Provided data:
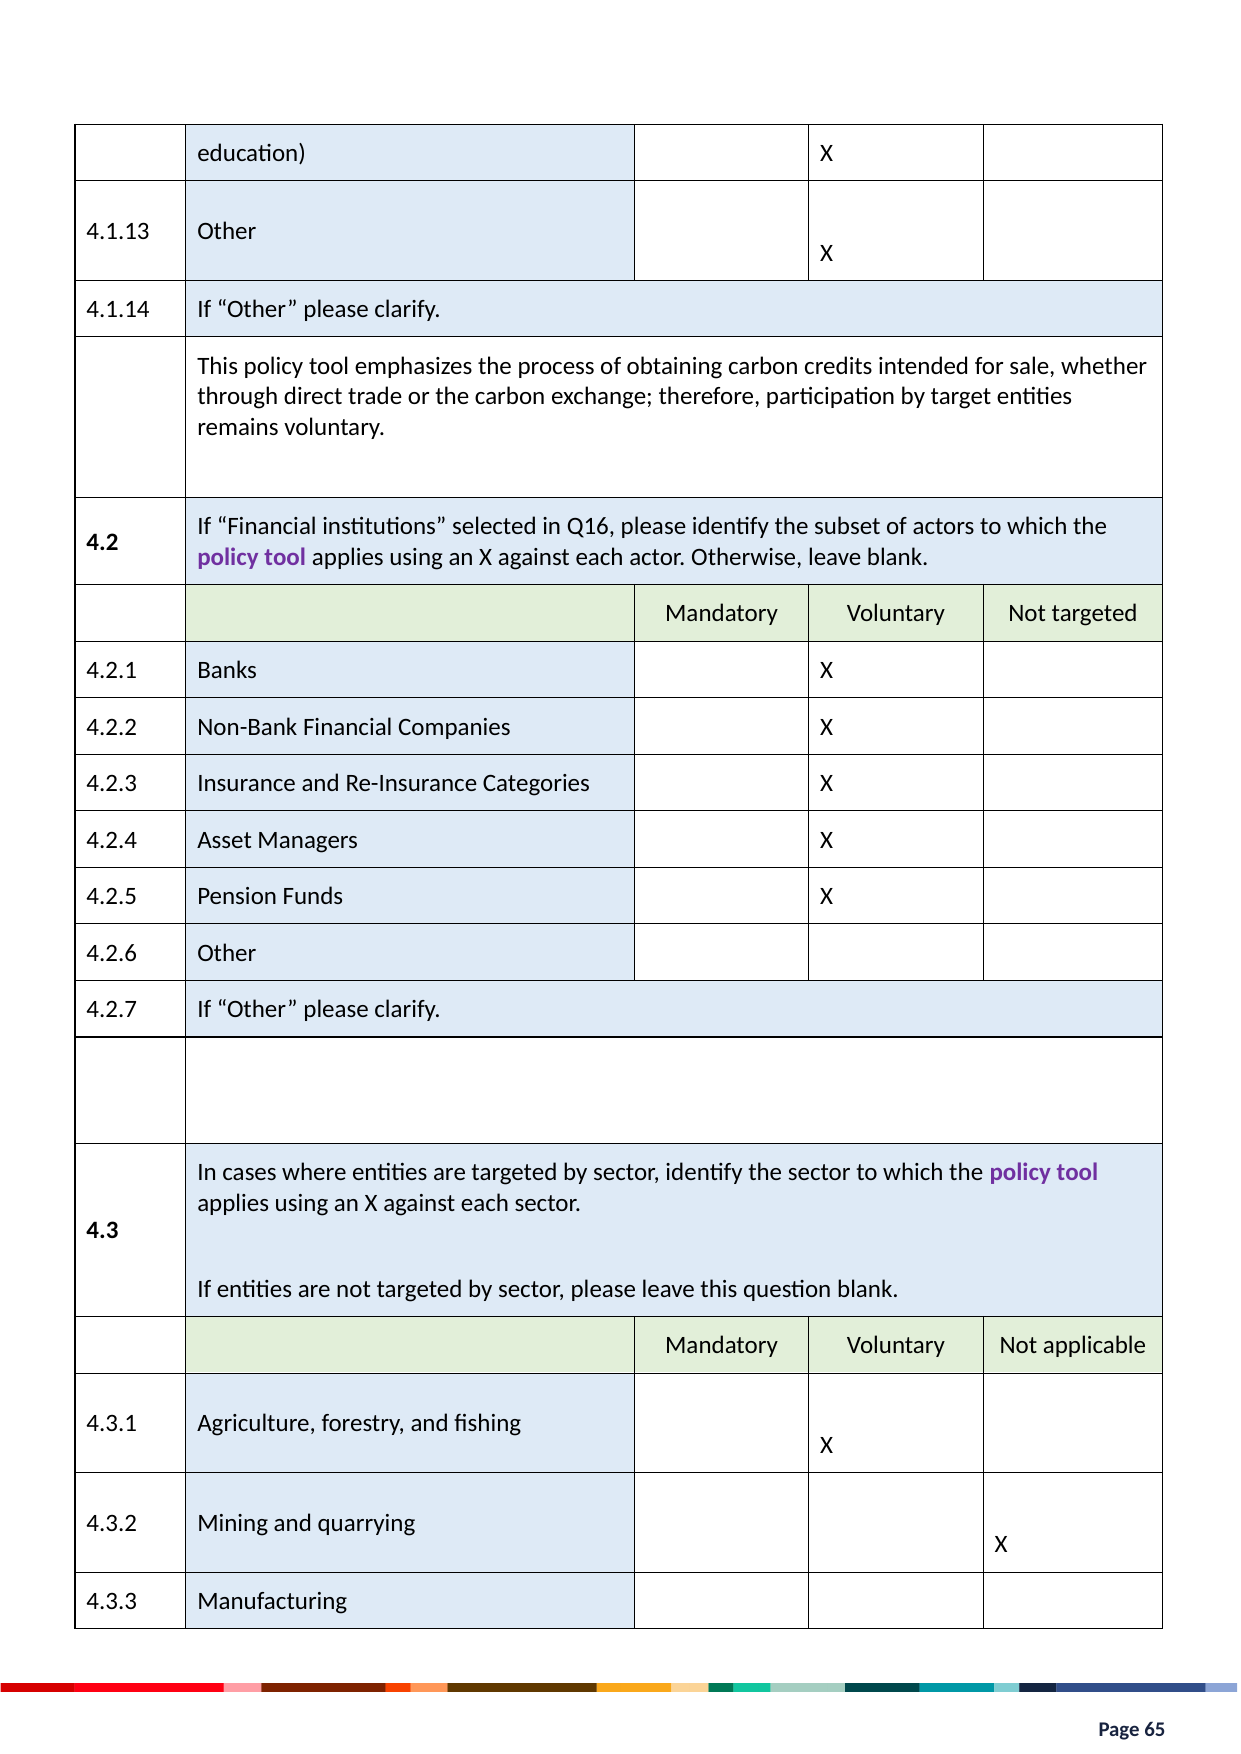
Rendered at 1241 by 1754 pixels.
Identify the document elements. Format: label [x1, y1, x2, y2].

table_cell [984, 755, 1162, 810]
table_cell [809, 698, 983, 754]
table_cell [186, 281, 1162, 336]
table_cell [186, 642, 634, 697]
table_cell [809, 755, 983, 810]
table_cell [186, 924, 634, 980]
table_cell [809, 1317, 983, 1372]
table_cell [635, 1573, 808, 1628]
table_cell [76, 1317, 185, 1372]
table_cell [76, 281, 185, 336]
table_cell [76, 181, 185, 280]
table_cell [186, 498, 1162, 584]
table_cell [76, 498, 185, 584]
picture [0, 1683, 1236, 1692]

Problem to work on: Return exactly the lines from the one containing "table_cell [76, 1317, 185, 1372]" through the last line of the records above, both included, and nothing else.

Answer for this exercise:
table_cell [76, 1317, 185, 1372]
table_cell [76, 281, 185, 336]
table_cell [76, 181, 185, 280]
table_cell [186, 498, 1162, 584]
table_cell [76, 498, 185, 584]
picture [0, 1683, 1236, 1692]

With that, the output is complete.